In 1895, the Japanese assassination of Korean Empress Myeongseong ignited public unrest across Korea, and Yun's father-in-law prepared his militia for war. Violent conflict began between Korean and Japanese soldiers. Although Yun pleaded to join the fight, her father-in-law refused permission. Yun was left at home. Instead of being content with household chores, however, Yun sent written declarations of war to Japanese army commanders, and wrote threatening letters to Korean soldiers who had chosen to serve the Japanese. She encouraged other women to support Korea's total independence from Japan. Yun also composed dozens of songs for Korean militia troops, nine of which are still known today.

One of Yun's battle songs, Ansaram euibyeong ga (Song of the Women's Militia), was the first Korean militia song composed by a woman and the first militia song written down in the Korean language:However strong and prosperous / the Japanese may be, / If united, we can defeat them easily. / Let the world say we are mere women, / But how can we not know love for the country, / Without a country, any use for man or woman? / Let us march out to join the righteous army, / Let us help our militia troops, / If they are seized by beasts, / Would the Japanese ever save them? / Let us help our militia troops. / Success for us, hurrah for our nation! / Ten thousand hurrahs for women!In 1907, Yun created a militia of women – Korea's first female righteous army. The militia consisted of about 30 women. Yun raised funds to support Korean troops and organized the installation of a weapons factory in Jusan, Yeouinaegol.

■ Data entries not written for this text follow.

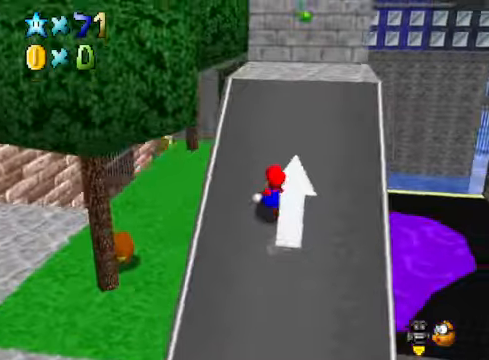
Gameplay with a controller (Xbox layout); each line is a JSON object with the inputs held at the frame after it. "events" lists button and stick changes between this image and that frame as [ms after this image, input, new state], when the widget could be followed in between.
{"buttons": [], "left_stick": "up", "right_stick": "center", "events": [[101, "A", "down"], [167, "A", "up"], [234, "X", "down"], [334, "X", "up"], [401, "A", "down"], [501, "A", "up"]]}
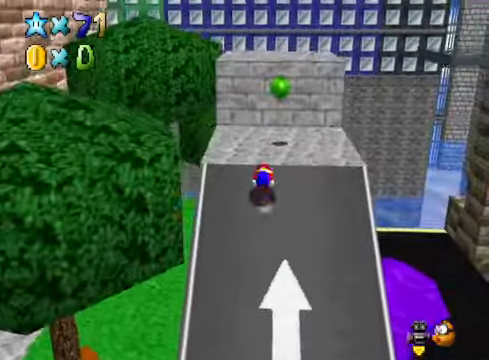
{"buttons": ["A"], "left_stick": "up-left", "right_stick": "center", "events": [[301, "A", "down"], [501, "left_stick", "up-left"]]}
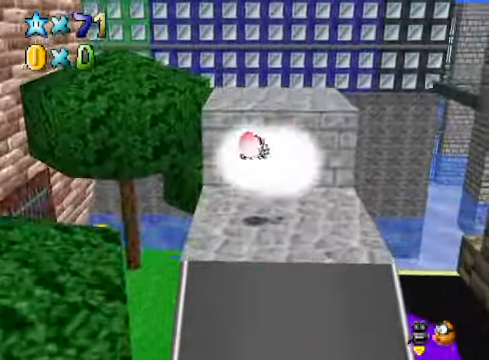
{"buttons": [], "left_stick": "center", "right_stick": "center", "events": [[67, "left_stick", "left"], [134, "A", "up"], [268, "left_stick", "center"], [301, "right_stick", "down-right"], [435, "right_stick", "center"]]}
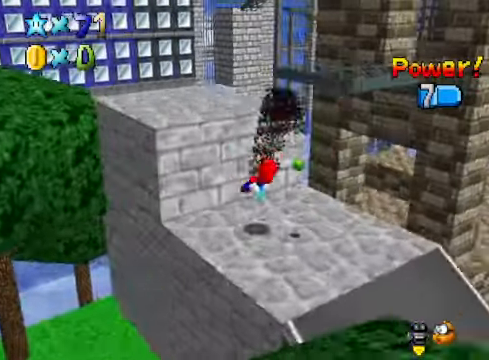
{"buttons": [], "left_stick": "center", "right_stick": "center", "events": [[167, "A", "down"], [234, "A", "up"]]}
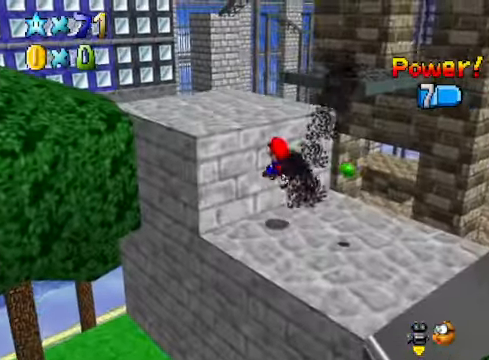
{"buttons": [], "left_stick": "center", "right_stick": "center", "events": [[301, "A", "down"], [401, "A", "up"]]}
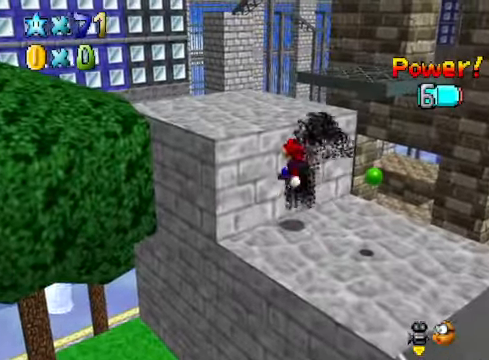
{"buttons": [], "left_stick": "center", "right_stick": "center", "events": []}
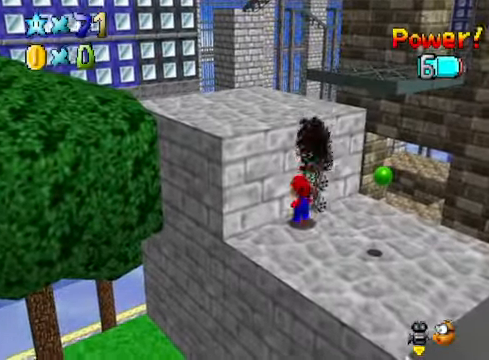
{"buttons": [], "left_stick": "up-left", "right_stick": "center", "events": [[34, "A", "down"], [67, "left_stick", "up-left"], [167, "A", "up"], [434, "A", "down"], [501, "A", "up"]]}
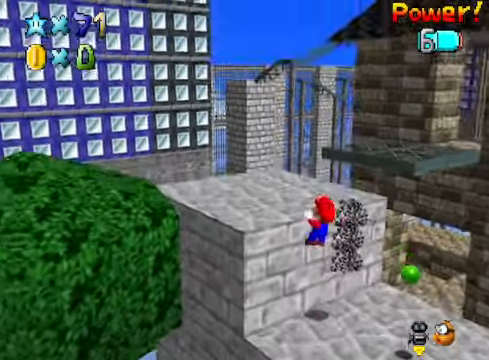
{"buttons": [], "left_stick": "up-left", "right_stick": "center", "events": [[201, "right_stick", "down-right"], [334, "right_stick", "center"]]}
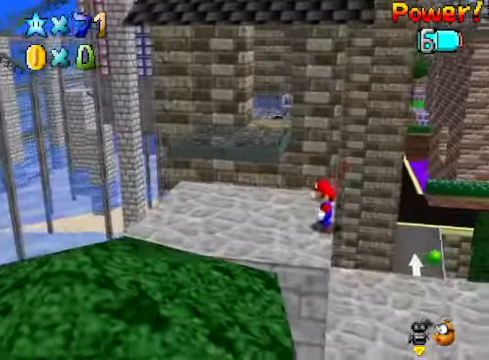
{"buttons": ["L2"], "left_stick": "up-left", "right_stick": "center", "events": [[334, "L2", "down"], [368, "A", "down"], [501, "A", "up"]]}
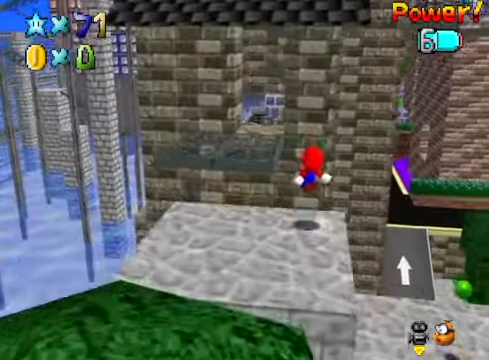
{"buttons": [], "left_stick": "up", "right_stick": "down-right", "events": [[67, "L2", "up"], [434, "left_stick", "up"], [434, "right_stick", "down-right"]]}
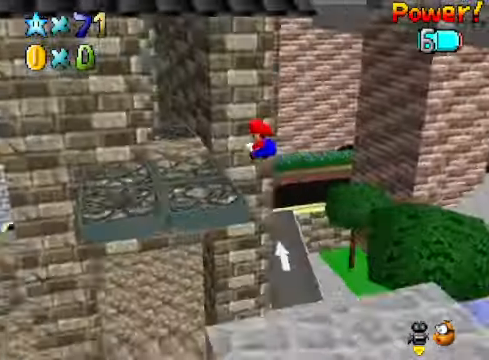
{"buttons": [], "left_stick": "center", "right_stick": "center", "events": [[234, "left_stick", "center"], [368, "right_stick", "center"]]}
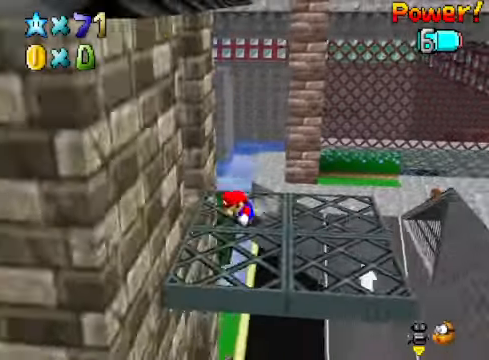
{"buttons": [], "left_stick": "left", "right_stick": "center", "events": [[34, "left_stick", "left"]]}
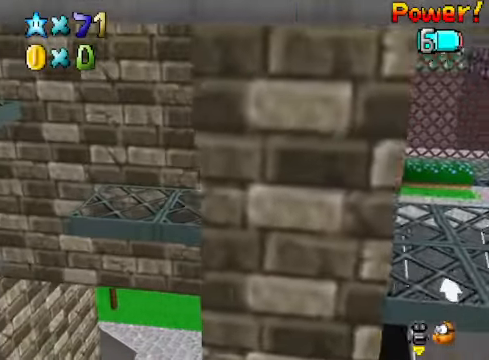
{"buttons": [], "left_stick": "left", "right_stick": "center", "events": [[34, "left_stick", "center"], [234, "left_stick", "left"], [368, "A", "down"], [501, "A", "up"]]}
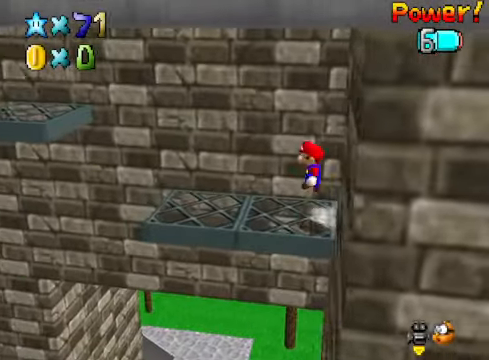
{"buttons": ["A"], "left_stick": "left", "right_stick": "center", "events": [[501, "A", "down"]]}
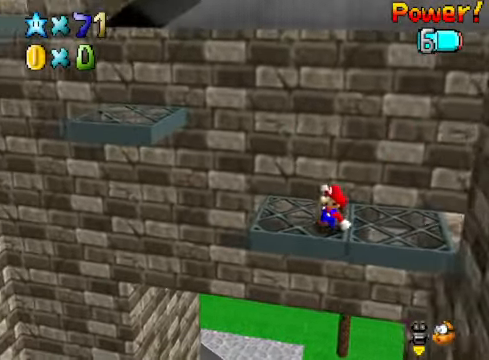
{"buttons": [], "left_stick": "right", "right_stick": "center", "events": [[267, "left_stick", "center"], [301, "A", "up"], [368, "left_stick", "right"]]}
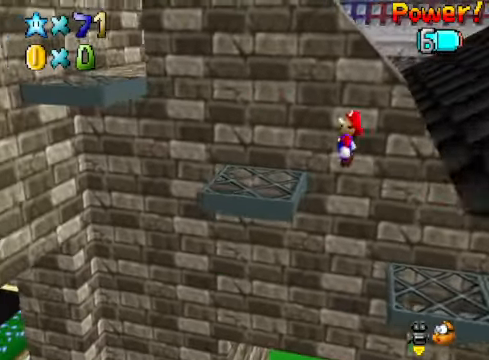
{"buttons": [], "left_stick": "left", "right_stick": "center", "events": [[67, "X", "down"], [100, "left_stick", "center"], [167, "X", "up"], [434, "left_stick", "left"]]}
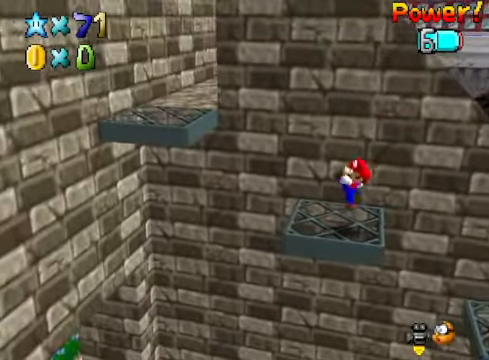
{"buttons": [], "left_stick": "center", "right_stick": "center", "events": [[67, "A", "down"], [468, "left_stick", "center"], [501, "A", "up"]]}
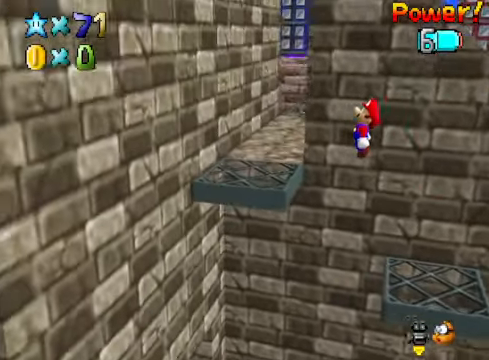
{"buttons": [], "left_stick": "center", "right_stick": "center", "events": [[34, "left_stick", "right"], [134, "X", "down"], [267, "X", "up"], [267, "left_stick", "up"], [501, "left_stick", "center"]]}
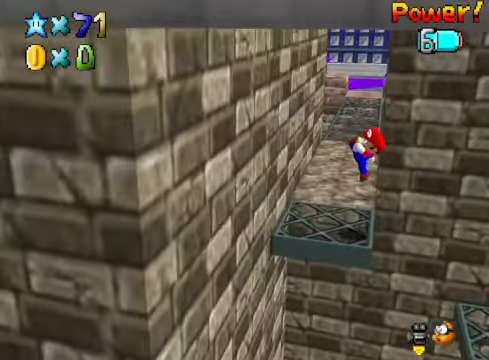
{"buttons": [], "left_stick": "up", "right_stick": "center", "events": [[201, "left_stick", "up"]]}
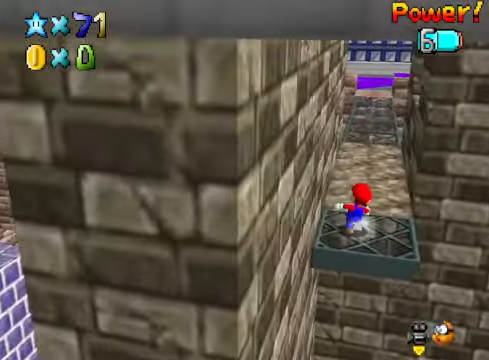
{"buttons": [], "left_stick": "up", "right_stick": "center", "events": [[334, "A", "down"], [501, "A", "up"]]}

In 1911, after the Japanese began occupying Korea, Yun's father-in-law Yu Hong-seok left Korea and travelled to southern Manchuria in order to regroup with his soldiers and develop a new military strategy. Before Yun and her son could follow, they were arrested and threatened by Japanese police, who demanded to know the whereabouts of Yu Hong-seok. Yun refused to reveal any information, and the Japanese finally left them alone, impressed by her fortitude.

Between 1913 and 1915, Yun lost both her husband and father-in-law; her husband had been arrested and tortured by Japanese police. Yun continued to train her militia women and led them in attacks on Japanese camps. She encouraged both male and female militia groups to work together and become more effective. Freeing Korean prisoners from Japanese camps, Yun hid them in secret caves and helped them survive. Later in her life, she founded a school and trained new independence fighters.

== Death and legacy ==
Yun died in the summer of 1935, eleven days after her son had died in the custody of the Japanese. She bequeathed a document to her descendants entitled Ilsaengnok (A Record of my Life).

After her death, Yun's actions were posthumously honoured by the South Korean government. She was awarded a presidential medal of citation and the National Medal of Order of Merit for National Foundation. On October 20, 1994, the South Korean government arranged for Yun's and her husband's remains to be returned and buried at the burial site of Yun's ancestors.